Maskengegner zunehmend aggressiver

Beschimpfungen und Gewaltandrohungen gehören mittlerweile nahezu zur Tagesordnung, wenn das Ordnungsamt in Jena kontrolliert, ob die Maskenpflicht eingehalten wird. Die Mitarbeiter mussten im Juni sogar in Polizeibegleitung durch die Straßen ziehen. Die Stadt sieht einen klaren Trend.

Jenas Oberbürgermeister Thomas Nitzsche mit Mundschutz
Auch Jenas Oberbürgermeister Thomas Nitzsche nimmt die zunehmende Gewalt wahr Bildrechte: MDR/Anke Preller

Jena galt als die Vorreiterstadt, wenn es um neue Corona-Bedingungen ging. Als erster Ort in Thüringen wurde hier eine Plicht zur Bedeckung von Mund und Nase in Straßenbahn und Bus eingeführt. In der Stadtverwaltung war man begeistert, wie schnell sich die Bewohner mit selbst genähten Masken versorgt haben. Wenige Wochen später hat sich die Stimmung gewandelt: „Wir merken, dass es eine gewisse Müdigkeit gibt“, sagt Kristian Philler, Pressesprecher Stadt Jena im Gespräch mit MDR JUMP.

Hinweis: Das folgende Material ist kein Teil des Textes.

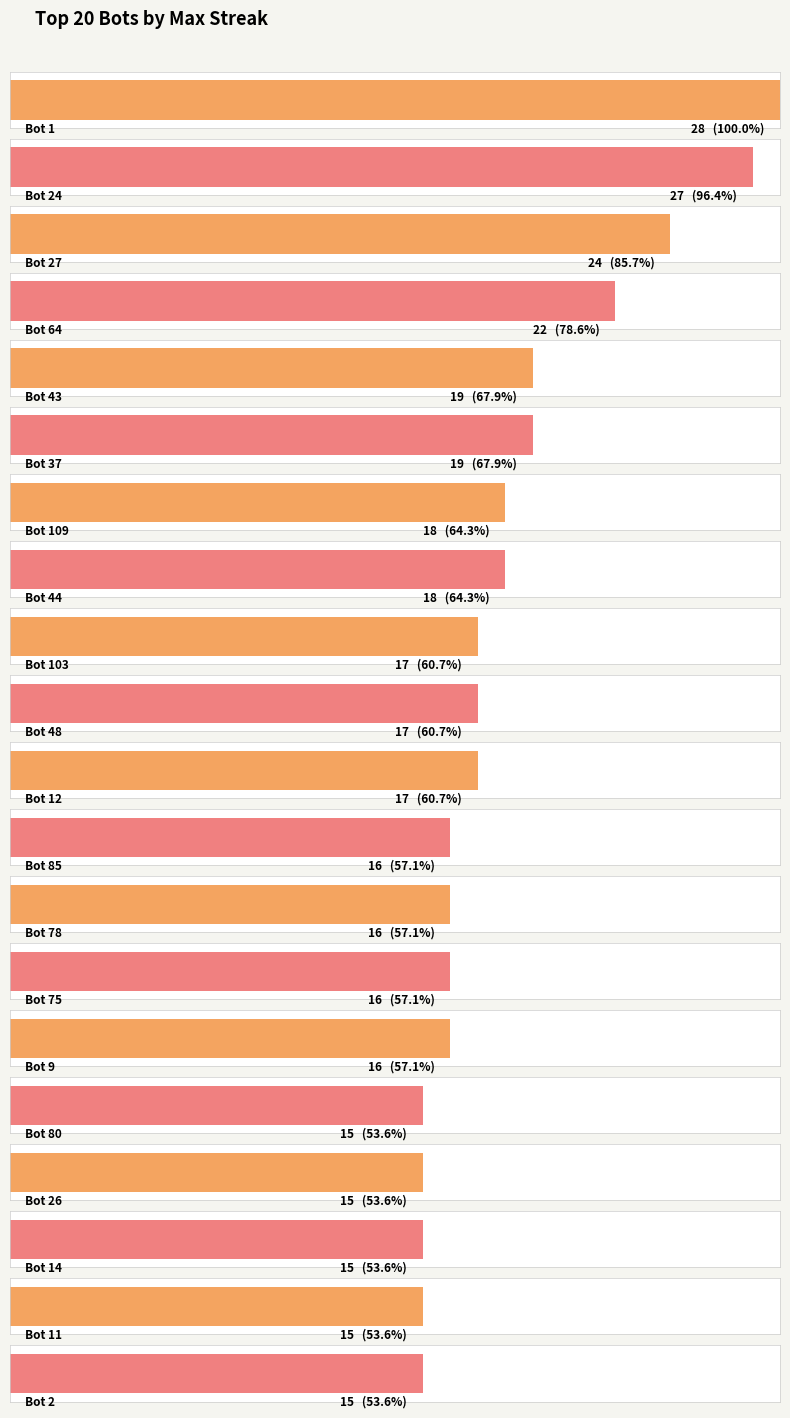

Count the number of data series in this chart.

1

Hohe Akzeptanz aber auch mehr Gewalt

Prinzipiell ist die Bereitschaft eine Maske im Alltag zu tragen sehr hoch. Zu diesem Ergebnis kommen verschiedene repräsentative Befragungen. Allerdings wird die Stimmung immer aufbrausender. In Jena musste das Ordnungsamt, welches die Einhaltung der Regeln kontrolliert, im Juni sogar in Begleitung der Polizei durch die Straßen ziehen, da sie vor allem verbaler Gewalt ausgesetzt waren.

Die Angriffe wurden über die Monate immer mehr.

Kristian Philler, Pressesprecher Stadt Jena

Ziel war es, so die Akzeptanz der Mitarbeiter zu steigern. Laut Philler mussten sie sich am Abend von verschiedenen Gruppen Jugendlicher bepöbeln lassen und am nächsten Tag von denen, die sich nicht an die Maskenpflicht halten.

Oberbürgermeister erhält Hass-Kommentare

Auch Jenas Oberbürgermeister Thomas Nitzsche kann diesen Trend bestätigen. Auf seiner Facebook-Seite erhielt er Anfeindungen unter einem Beitrag, in dem es um die Ausbreitung des Corona-Virus ging. Das Fazit der Stadtverwaltung: Die Durchsetzungskraft der Behörden sei gesunken, weil die Akzeptanz gesunken sei, erklärt Philler weiter.

Wir merken, dass es eine kleinere Gruppe ist, die immer mehr versucht, gegen dieses offensichtliche Agreement anzugehen. Und da eben auch sehr radikal vorgehen.